▶ _Task item_
Read through the data, and wherever a line holds the word "الخميس", write that line out.

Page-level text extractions
____________

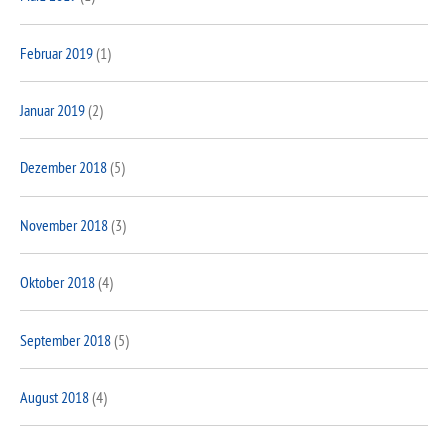
Februar 2019
(1)
Januar 2019
(2)
Dezember 2018
(5)
November 2018
(3)
Oktober 2018
(4)
September 2018
(5)
August 2018
(4)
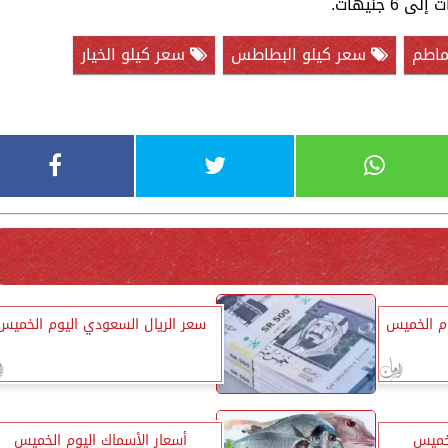
ماطم
سعر كيلو البطاطس
سعر كيلو الخيار
وم الخميس
سعر الريال السعودي اليوم الخميس
لخميس
أسعار الأسماك اليوم الخميس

____________

▶ _Answer space_
وم الخميس
سعر الريال السعودي اليوم الخميس
أسعار الأسماك اليوم الخميس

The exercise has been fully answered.